Implementing this change will require changes to the TP api, largely because the way we have currently implemented Forward types makes it impossible to guarantee that there is only one python object representing a given type. For instance, you can write the following code:

A = Forward("A")
B = Forward("B")

A = A.define(Alternative("A", Empty={}, NotEmpty=dict(b=B)))
B = B.define(Alternative("A", Empty={}, NotEmpty=dict(a=A)))

If we were to execute this exact code from two different entrypoints (say, during deserialization in the compiler cache, and also regular module import), then its impossible for us to guarantee that we will always get the same instance for 'A', because at the moment A is fully defined, we do not yet know the type of B.

To solve this, I propose that we modify the way Forward types work, so that all type definitions involving forwards need to be fully "unwrapped" to actual valid subclasses of Type. In this model, we formally divide the world into Type objects that have an instance of Forward reachable inside of them and those that don't, regardless of whether the Forward type graph is fully defined. Call types that can see Forward "ForwardDefined" types and those that can't "ResolvedTypes". Currently, a ForwardDefied type is 'sort of usable', in the sense that TP attempts to pretend, once all the reachable forwards have definitions, that its a regular type. Instead, we should insist that such types are not usable, and force the user to 'realize' the ForwardDefined type as a copy of the type-graph that has no Forwards defined within it. The process of 'realizing' a Forward is where we can apply our memo and guarantee that we always return the same Type and python 'type' instance for a given identityHash. From an API perspective, we can implement this by adding a '.realize' method to all Type* instances (ForwardDefined) or not that throws an exception if there is an undefined forward.

Once we have this, we can work through our two primary mechanisms for producing recursive types, TypeFunction and Module, and make sure that using them makes it possible to just ignore this issue.
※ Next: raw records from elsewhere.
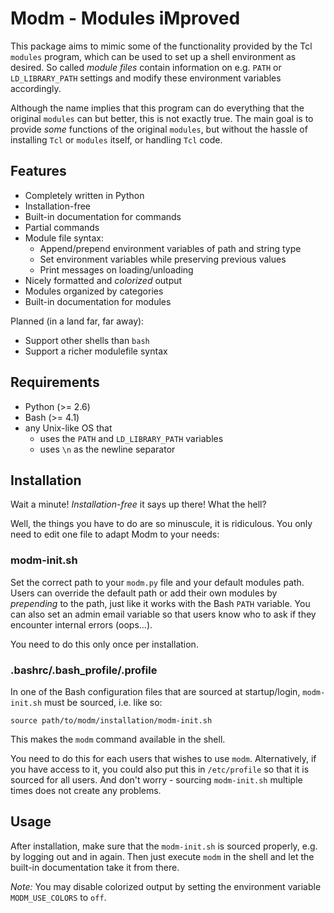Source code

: Modm - Modules iMproved
=======================

This package aims to mimic some of the functionality provided by the Tcl
`modules` program, which can be used to set up a shell environment as desired.
So called *module files* contain information on e.g. `PATH` or `LD_LIBRARY_PATH`
settings and modify these environment variables accordingly.

Although the name implies that this program can do everything that the original
`modules` can but better, this is not exactly true. The main goal is to provide
*some* functions of the original `modules`, but without the hassle of installing
`Tcl` or `modules` itself,  or handling `Tcl` code.


Features
--------

*   Completely written in Python
*   Installation-free
*   Built-in documentation for commands
*   Partial commands
*   Module file syntax:
    *   Append/prepend environment variables of path and string type
    *   Set environment variables while preserving previous values
    *   Print messages on loading/unloading
*   Nicely formatted and *colorized* output
*   Modules organized by categories
*   Built-in documentation for modules

Planned (in a land far, far away):

*   Support other shells than `bash`
*   Support a richer modulefile syntax


Requirements
------------

*   Python (>= 2.6)
*   Bash (>= 4.1)
*   any Unix-like OS that
    * uses the `PATH` and `LD_LIBRARY_PATH` variables
    * uses `\n` as the newline separator


Installation
------------

Wait a minute! *Installation-free* it says up there! What the hell?

Well, the things you have to do are so minuscule, it is ridiculous. You only
need to edit one file to adapt Modm to your needs:

### modm-init.sh
Set the correct path to your `modm.py` file and your default modules path. Users
can override the default path or add their own modules by *prepending* to the
path, just like it works with the Bash `PATH` variable. You can also set an
admin email variable so that users know who to ask if they encounter internal
errors (oops...).

You need to do this only once per installation.

### .bashrc/.bash\_profile/.profile
In one of the Bash configuration files that are sourced at startup/login,
`modm-init.sh` must be sourced, i.e. like so:

    source path/to/modm/installation/modm-init.sh

This makes the `modm` command available in the shell.

You need to do this for each users that wishes to use `modm`. Alternatively, if
you have access to it, you could also put this in `/etc/profile` so that it is
sourced for all users. And don't worry - sourcing `modm-init.sh` multiple times
does not create any problems.


Usage
-----

After installation, make sure that the `modm-init.sh` is sourced properly, e.g.
by logging out and in again. Then just execute `modm` in the shell and let the
built-in documentation take it from there.

*Note:* You may disable colorized output by setting the environment variable
`MODM_USE_COLORS` to `off`.
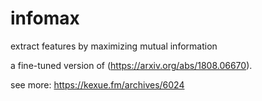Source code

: # infomax
extract features by maximizing mutual information


a fine-tuned version of (https://arxiv.org/abs/1808.06670).

see more: https://kexue.fm/archives/6024
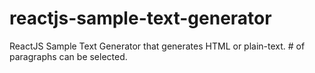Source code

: # reactjs-sample-text-generator
ReactJS Sample Text Generator that generates HTML or plain-text.  # of paragraphs can be selected.
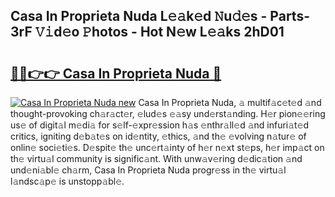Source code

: ## Casa In Proprieta Nuda L𝚎𝚊k𝚎d 𝙽u𝚍𝚎s - Parts-3rF 𝚅𝚒d𝚎o 𝙿hotos - Hot N𝚎w L𝚎𝚊ks 2hD01

# <h2><a href="http://kv7bm1.teov.top/?on=Casa+In+Proprieta+Nuda">🔗🔗👉👉 Casa In Proprieta Nuda 🔗</a></h2>

[![Casa In Proprieta Nuda new](https://i.imgur.com/QqkWNDz.gif)](http://kv7bm1.teov.top/?on=Casa+In+Proprieta+Nuda)
Casa In Proprieta Nuda, 𝚊 multif𝚊c𝚎t𝚎d 𝚊nd thought-provoking ch𝚊r𝚊ct𝚎r, 𝚎lud𝚎s 𝚎𝚊sy und𝚎rst𝚊nding. H𝚎r pion𝚎𝚎ring us𝚎 of digit𝚊l m𝚎di𝚊 for s𝚎lf-𝚎xpr𝚎ssion h𝚊s 𝚎nthr𝚊ll𝚎d 𝚊nd infuri𝚊t𝚎d critics, igniting d𝚎b𝚊t𝚎s on id𝚎ntity, 𝚎thics, 𝚊nd th𝚎 𝚎volving n𝚊tur𝚎 of onlin𝚎 soci𝚎ti𝚎s. D𝚎spit𝚎 th𝚎 unc𝚎rt𝚊inty of h𝚎r n𝚎xt st𝚎ps, h𝚎r imp𝚊ct on th𝚎 virtu𝚊l community is signific𝚊nt. With unw𝚊v𝚎ring d𝚎dic𝚊tion 𝚊nd und𝚎ni𝚊bl𝚎 ch𝚊rm, Casa In Proprieta Nuda progr𝚎ss in th𝚎 virtu𝚊l l𝚊ndsc𝚊p𝚎 is unstopp𝚊bl𝚎.
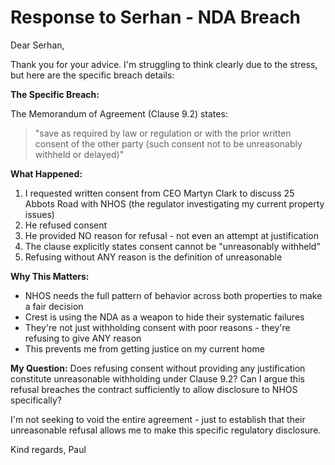 # Response to Serhan - NDA Breach

Dear Serhan,

Thank you for your advice. I'm struggling to think clearly due to the stress, but here are the specific breach details:

**The Specific Breach:**

The Memorandum of Agreement (Clause 9.2) states:
> "save as required by law or regulation or with the prior written consent of the other party (such consent not to be unreasonably withheld or delayed)"

**What Happened:**
1. I requested written consent from CEO Martyn Clark to discuss 25 Abbots Road with NHOS (the regulator investigating my current property issues)
2. He refused consent
3. He provided NO reason for refusal - not even an attempt at justification
4. The clause explicitly states consent cannot be "unreasonably withheld"
5. Refusing without ANY reason is the definition of unreasonable

**Why This Matters:**
- NHOS needs the full pattern of behavior across both properties to make a fair decision
- Crest is using the NDA as a weapon to hide their systematic failures
- They're not just withholding consent with poor reasons - they're refusing to give ANY reason
- This prevents me from getting justice on my current home

**My Question:**
Does refusing consent without providing any justification constitute unreasonable withholding under Clause 9.2? Can I argue this refusal breaches the contract sufficiently to allow disclosure to NHOS specifically?

I'm not seeking to void the entire agreement - just to establish that their unreasonable refusal allows me to make this specific regulatory disclosure.

Kind regards,
Paul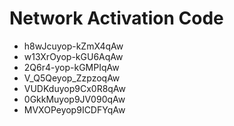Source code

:# Network Activation Code
* h8wJcuyop-kZmX4qAw
* w13XrOyop-kGU6AqAw
* 2Q6r4-yop-kGMPIqAw
* V_Q5Qeyop_ZzpzoqAw
* VUDKduyop9Cx0R8qAw
* 0GkkMuyop9JV090qAw
* MVXOPeyop9ICDFYqAw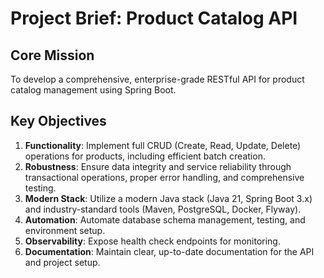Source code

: # Project Brief: Product Catalog API

## Core Mission
To develop a comprehensive, enterprise-grade RESTful API for product catalog management using Spring Boot.

## Key Objectives
1.  **Functionality**: Implement full CRUD (Create, Read, Update, Delete) operations for products, including efficient batch creation.
2.  **Robustness**: Ensure data integrity and service reliability through transactional operations, proper error handling, and comprehensive testing.
3.  **Modern Stack**: Utilize a modern Java stack (Java 21, Spring Boot 3.x) and industry-standard tools (Maven, PostgreSQL, Docker, Flyway).
4.  **Automation**: Automate database schema management, testing, and environment setup.
5.  **Observability**: Expose health check endpoints for monitoring.
6.  **Documentation**: Maintain clear, up-to-date documentation for the API and project setup.
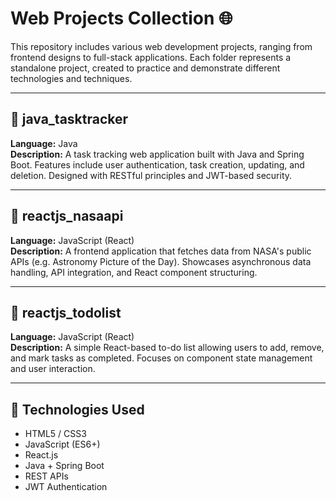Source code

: # Web Projects Collection 🌐

This repository includes various web development projects, ranging from frontend designs to full-stack applications. Each folder represents a standalone project, created to practice and demonstrate different technologies and techniques.

---

## 📁 java_tasktracker
**Language:** Java  
**Description:** A task tracking web application built with Java and Spring Boot. Features include user authentication, task creation, updating, and deletion. Designed with RESTful principles and JWT-based security.

---

## 📁 reactjs_nasaapi
**Language:** JavaScript (React)  
**Description:** A frontend application that fetches data from NASA's public APIs (e.g. Astronomy Picture of the Day). Showcases asynchronous data handling, API integration, and React component structuring.

---

## 📁 reactjs_todolist
**Language:** JavaScript (React)  
**Description:** A simple React-based to-do list allowing users to add, remove, and mark tasks as completed. Focuses on component state management and user interaction.

---

## 🔧 Technologies Used

- HTML5 / CSS3
- JavaScript (ES6+)
- React.js
- Java + Spring Boot
- REST APIs
- JWT Authentication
As part of this change, we will also need to define a new form of 'identityHash'. The current 'identityHash' walks the object graph and produces a sha-hash that should dictate how the Type or object in question behaves once compiled - two objects with the same identityHash should produce identical compiled code. This is actually a stronger definition than we need for our type identity, and should be renamed 'compilerHash'. The identityHash we use for types should stop walking the graph as soon as it finds a globally visible named object, such as a module or module dict. Its important that we don't walk into the definitions of modules in particular because we will need the identityHash to work during the module import phase, before we can guarantee that all module members are fully defined. The compilerHash of a particular type may change after a type is created (but before the type is used in the compiler) since the type may refer to functions or other module members that are defined after it. However, our identityHash simply needs to guarantee that two Types with the same identityHash behave the same way at runtime, and so there is no reason to be hashing the internals of a named module object. In order to implement this correctly, we should modify the 'identityHash' C++ infrastructure to take an 'enum' indicating whether we are computing the identityHash or the compilerHash of an object, and ensure that all the data structures contained within the MutuallyRecursiveTypeGroup framework are indexed by this flag - this will let us largely re-use the infrastructure we have already built, with the flag determining how deeply into the graph the CompilerVisibleObjectVisitor is willing to walk.